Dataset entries

☆ ☆ ☆ ☆ ☆ ☆ ☆

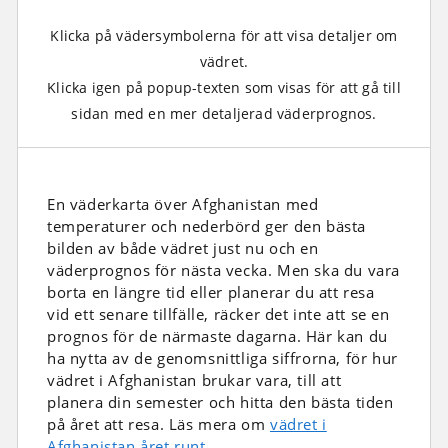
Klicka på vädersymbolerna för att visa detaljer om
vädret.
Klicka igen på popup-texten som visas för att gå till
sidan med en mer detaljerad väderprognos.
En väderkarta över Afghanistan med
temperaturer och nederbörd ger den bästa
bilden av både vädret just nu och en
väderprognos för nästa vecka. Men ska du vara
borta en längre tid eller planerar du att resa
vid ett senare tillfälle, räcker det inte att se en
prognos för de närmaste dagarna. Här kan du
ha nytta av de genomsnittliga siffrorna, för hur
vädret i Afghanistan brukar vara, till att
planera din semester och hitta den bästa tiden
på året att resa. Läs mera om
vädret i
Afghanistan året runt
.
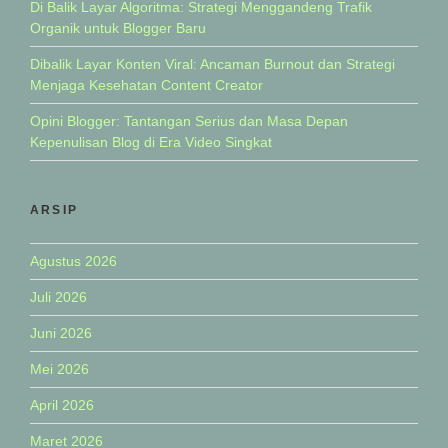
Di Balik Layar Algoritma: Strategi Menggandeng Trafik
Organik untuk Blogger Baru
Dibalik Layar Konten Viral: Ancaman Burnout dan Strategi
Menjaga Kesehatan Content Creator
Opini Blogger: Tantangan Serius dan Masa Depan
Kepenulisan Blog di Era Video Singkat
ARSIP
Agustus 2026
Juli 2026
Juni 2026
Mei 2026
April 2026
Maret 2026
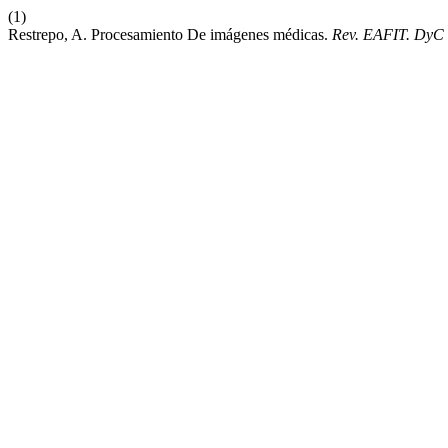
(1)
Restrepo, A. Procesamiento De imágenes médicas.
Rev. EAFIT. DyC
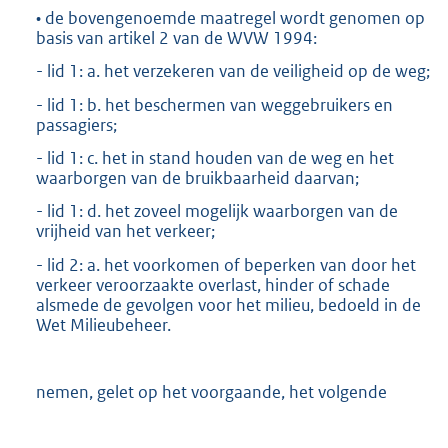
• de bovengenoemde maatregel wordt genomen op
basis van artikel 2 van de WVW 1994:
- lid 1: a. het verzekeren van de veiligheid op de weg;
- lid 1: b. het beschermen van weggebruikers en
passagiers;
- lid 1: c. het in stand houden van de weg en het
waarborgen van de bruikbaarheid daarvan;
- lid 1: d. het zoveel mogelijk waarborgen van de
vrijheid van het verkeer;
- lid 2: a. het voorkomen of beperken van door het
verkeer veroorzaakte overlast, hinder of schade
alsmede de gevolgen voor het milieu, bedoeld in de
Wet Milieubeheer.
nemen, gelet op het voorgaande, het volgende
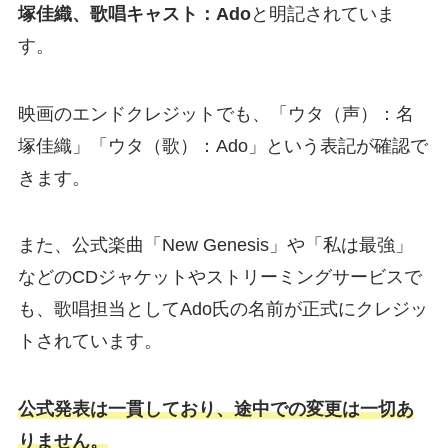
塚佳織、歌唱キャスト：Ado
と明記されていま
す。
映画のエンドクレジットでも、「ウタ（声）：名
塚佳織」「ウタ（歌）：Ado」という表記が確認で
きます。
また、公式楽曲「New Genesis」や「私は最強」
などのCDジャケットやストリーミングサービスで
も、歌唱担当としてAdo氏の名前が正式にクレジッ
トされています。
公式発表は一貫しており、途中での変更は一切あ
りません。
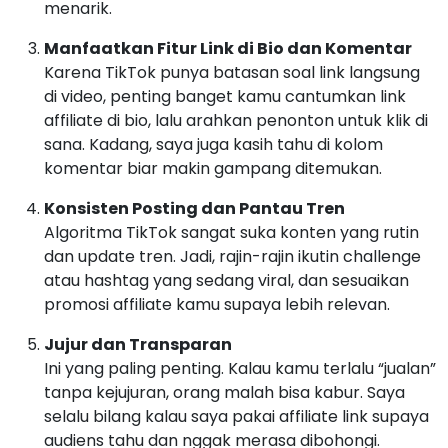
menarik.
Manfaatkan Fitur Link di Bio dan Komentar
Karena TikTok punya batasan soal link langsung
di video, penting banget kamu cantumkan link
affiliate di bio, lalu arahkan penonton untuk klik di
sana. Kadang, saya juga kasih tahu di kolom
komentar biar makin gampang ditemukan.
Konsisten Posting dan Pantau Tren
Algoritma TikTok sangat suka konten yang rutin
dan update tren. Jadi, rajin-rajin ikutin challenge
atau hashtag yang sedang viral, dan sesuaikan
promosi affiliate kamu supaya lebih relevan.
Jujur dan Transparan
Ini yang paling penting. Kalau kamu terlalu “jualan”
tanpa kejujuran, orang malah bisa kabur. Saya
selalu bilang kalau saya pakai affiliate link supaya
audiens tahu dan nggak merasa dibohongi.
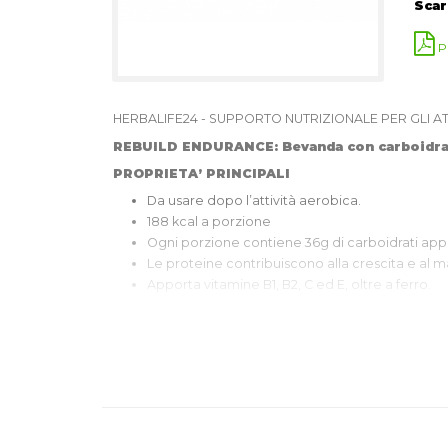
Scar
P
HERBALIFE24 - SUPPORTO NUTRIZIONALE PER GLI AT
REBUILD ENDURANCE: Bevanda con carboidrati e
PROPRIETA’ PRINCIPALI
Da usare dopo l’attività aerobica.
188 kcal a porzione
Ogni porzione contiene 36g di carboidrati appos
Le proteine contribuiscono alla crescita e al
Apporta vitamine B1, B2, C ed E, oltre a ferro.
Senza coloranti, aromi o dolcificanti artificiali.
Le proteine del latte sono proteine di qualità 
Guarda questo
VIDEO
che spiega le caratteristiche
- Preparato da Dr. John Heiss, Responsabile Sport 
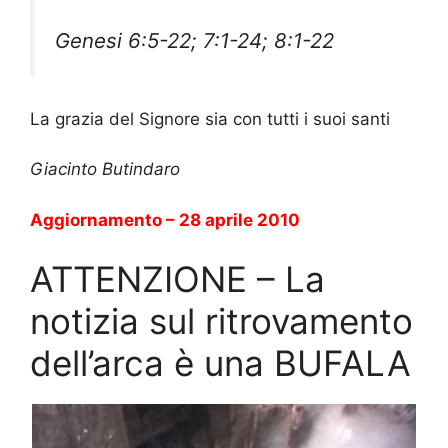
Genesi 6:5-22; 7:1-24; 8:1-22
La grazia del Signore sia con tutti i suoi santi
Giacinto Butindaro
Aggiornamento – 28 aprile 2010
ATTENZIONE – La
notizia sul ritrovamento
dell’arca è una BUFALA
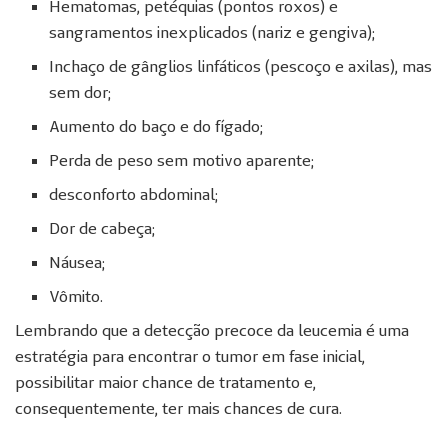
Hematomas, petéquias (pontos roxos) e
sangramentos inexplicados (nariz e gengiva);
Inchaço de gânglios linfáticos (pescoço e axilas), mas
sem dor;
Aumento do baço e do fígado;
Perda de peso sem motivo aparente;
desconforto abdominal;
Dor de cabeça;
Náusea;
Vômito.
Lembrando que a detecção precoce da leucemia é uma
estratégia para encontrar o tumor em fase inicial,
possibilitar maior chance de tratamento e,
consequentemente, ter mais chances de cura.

☆ ☆ ☆ ☆ ☆ ☆ ☆

TASK OBJECTIVE: Could the entries be output exactly as written, but without their images?

RESPONSE AREA:
Klicka på vädersymbolerna för att visa detaljer om
vädret.
Klicka igen på popup-texten som visas för att gå till
sidan med en mer detaljerad väderprognos.
En väderkarta över Afghanistan med
temperaturer och nederbörd ger den bästa
bilden av både vädret just nu och en
väderprognos för nästa vecka. Men ska du vara
borta en längre tid eller planerar du att resa
vid ett senare tillfälle, räcker det inte att se en
prognos för de närmaste dagarna. Här kan du
ha nytta av de genomsnittliga siffrorna, för hur
vädret i Afghanistan brukar vara, till att
planera din semester och hitta den bästa tiden
på året att resa. Läs mera om
vädret i
Afghanistan året runt
.
Di Balik Layar Algoritma: Strategi Menggandeng Trafik
Organik untuk Blogger Baru
Dibalik Layar Konten Viral: Ancaman Burnout dan Strategi
Menjaga Kesehatan Content Creator
Opini Blogger: Tantangan Serius dan Masa Depan
Kepenulisan Blog di Era Video Singkat
ARSIP
Agustus 2026
Juli 2026
Juni 2026
Mei 2026
April 2026
Maret 2026
(1)
Restrepo, A. Procesamiento De imágenes médicas.
Rev. EAFIT. DyC
• de bovengenoemde maatregel wordt genomen op
basis van artikel 2 van de WVW 1994:
- lid 1: a. het verzekeren van de veiligheid op de weg;
- lid 1: b. het beschermen van weggebruikers en
passagiers;
- lid 1: c. het in stand houden van de weg en het
waarborgen van de bruikbaarheid daarvan;
- lid 1: d. het zoveel mogelijk waarborgen van de
vrijheid van het verkeer;
- lid 2: a. het voorkomen of beperken van door het
verkeer veroorzaakte overlast, hinder of schade
alsmede de gevolgen voor het milieu, bedoeld in de
Wet Milieubeheer.
nemen, gelet op het voorgaande, het volgende
塚佳織、歌唱キャスト：Ado
と明記されていま
す。
映画のエンドクレジットでも、「ウタ（声）：名
塚佳織」「ウタ（歌）：Ado」という表記が確認で
きます。
また、公式楽曲「New Genesis」や「私は最強」
などのCDジャケットやストリーミングサービスで
も、歌唱担当としてAdo氏の名前が正式にクレジッ
トされています。
公式発表は一貫しており、途中での変更は一切あ
りません。
menarik.
Manfaatkan Fitur Link di Bio dan Komentar
Karena TikTok punya batasan soal link langsung
di video, penting banget kamu cantumkan link
affiliate di bio, lalu arahkan penonton untuk klik di
sana. Kadang, saya juga kasih tahu di kolom
komentar biar makin gampang ditemukan.
Konsisten Posting dan Pantau Tren
Algoritma TikTok sangat suka konten yang rutin
dan update tren. Jadi, rajin-rajin ikutin challenge
atau hashtag yang sedang viral, dan sesuaikan
promosi affiliate kamu supaya lebih relevan.
Jujur dan Transparan
Ini yang paling penting. Kalau kamu terlalu “jualan”
tanpa kejujuran, orang malah bisa kabur. Saya
selalu bilang kalau saya pakai affiliate link supaya
audiens tahu dan nggak merasa dibohongi.
Scar
P
HERBALIFE24 - SUPPORTO NUTRIZIONALE PER GLI AT
REBUILD ENDURANCE: Bevanda con carboidrati e
PROPRIETA’ PRINCIPALI
Da usare dopo l’attività aerobica.
188 kcal a porzione
Ogni porzione contiene 36g di carboidrati appos
Le proteine contribuiscono alla crescita e al
Apporta vitamine B1, B2, C ed E, oltre a ferro.
Senza coloranti, aromi o dolcificanti artificiali.
Le proteine del latte sono proteine di qualità 
Guarda questo
VIDEO
che spiega le caratteristiche
- Preparato da Dr. John Heiss, Responsabile Sport 
Genesi 6:5-22; 7:1-24; 8:1-22
La grazia del Signore sia con tutti i suoi santi
Giacinto Butindaro
Aggiornamento – 28 aprile 2010
ATTENZIONE – La
notizia sul ritrovamento
dell’arca è una BUFALA
Hematomas, petéquias (pontos roxos) e
sangramentos inexplicados (nariz e gengiva);
Inchaço de gânglios linfáticos (pescoço e axilas), mas
sem dor;
Aumento do baço e do fígado;
Perda de peso sem motivo aparente;
desconforto abdominal;
Dor de cabeça;
Náusea;
Vômito.
Lembrando que a detecção precoce da leucemia é uma
estratégia para encontrar o tumor em fase inicial,
possibilitar maior chance de tratamento e,
consequentemente, ter mais chances de cura.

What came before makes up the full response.